* Start Document text *

Re: BUG #16926: initdb fails on Windows when binary path contains certain non-ASCII characters

From: Tom Lane <tgl(at)sss(dot)pgh(dot)pa(dot)us>
To: ebakke(at)ultorg(dot)com
Cc: pgsql-bugs(at)lists(dot)postgresql(dot)org
Subject: Re: BUG #16926: initdb fails on Windows when binary path contains certain non-ASCII characters
Date: 2021-03-14 22:38:47
Message-ID: 2932627.1615761527@sss.pgh.pa.us
Views: Raw Message | Whole Thread | Download mbox | Resend email
Thread:
Lists: pgsql-bugs

PG Bug reporting form <noreply(at)postgresql(dot)org> writes:
> On PostgreSQL 13.1 on US English Windows 10, "initdb" will fail with the
> following error if the initdb.exe executable is located on a path that
> contains certain non-ASCII characters, and "--encoding=UTF8" is specified.

* End Document text *
* Start Information provided *

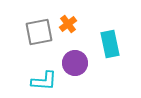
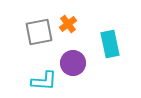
purple circle: moved 2 px left
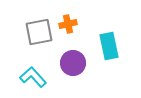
orange cross: rotated 24 degrees clockwise
cyan rectangle: moved 1 px left, 2 px down
cyan L-shape: moved 11 px left, 4 px up; rotated 136 degrees counterclockwise
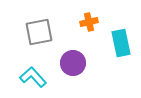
orange cross: moved 21 px right, 2 px up
cyan rectangle: moved 12 px right, 3 px up
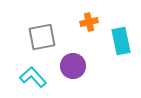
gray square: moved 3 px right, 5 px down
cyan rectangle: moved 2 px up
purple circle: moved 3 px down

* End Information provided *

Problem 1:
Using the initdb bug reply, decide whether each statement agrees with it. Answer yes or no for each, and quote the words of the reply that decide it.
(a) The reply was copied to the pgsql-bugs list.
(b) The failure was reported on PostgreSQL 13.1.
(c) The failure occurs regardless of which encoding is passed to initdb.
Problem 2:
Write the next part of the initdb bug reply, starting right after its final sentence.

Result 1:
(a) Yes: "Cc: pgsql-bugs(at)lists(dot)postgresql(dot)org"
(b) Yes: "On PostgreSQL 13.1 on US English Windows 10"
(c) No: "and "--encoding=UTF8" is specified"

Result 2:
> In the following example, I am executing initdb.exe from a folder called
> "C:\Users\ebakke\ZRoot\PostgresTest\FolderÆØÅ\pgsql\bin":

I'm afraid this is largely a case of "Doctor, it hurts when I do this!"
... "So don't do that." Although we could possibly fix initdb to not
fail under these circumstances, I think you'd have continuing pain from
not being able to represent the installation path in the database
encoding. References to, for example, the script files for standard
extensions would be impossible to write in SQL.

I was curious enough to dig for exactly where initdb has a problem,
and I found that it's where it generates a COPY command to populate
information_schema.sql_features from .../share/sql_features.txt in
the installation file tree. The backend's expecting the COPY to be
entirely valid UTF8 text, but the pathname string won't be.

I thought of using COPY FROM STDIN, but that doesn't work in a
standalone backend, and I doubt we want to expend the effort to
make it do so. Or we could have initdb convert the data to a large
INSERT...VALUES command. But on the whole, given the likely follow-on
issues people would have with this sort of situation, it doesn't seem
worth putting effort into fixing just this particular place in initdb.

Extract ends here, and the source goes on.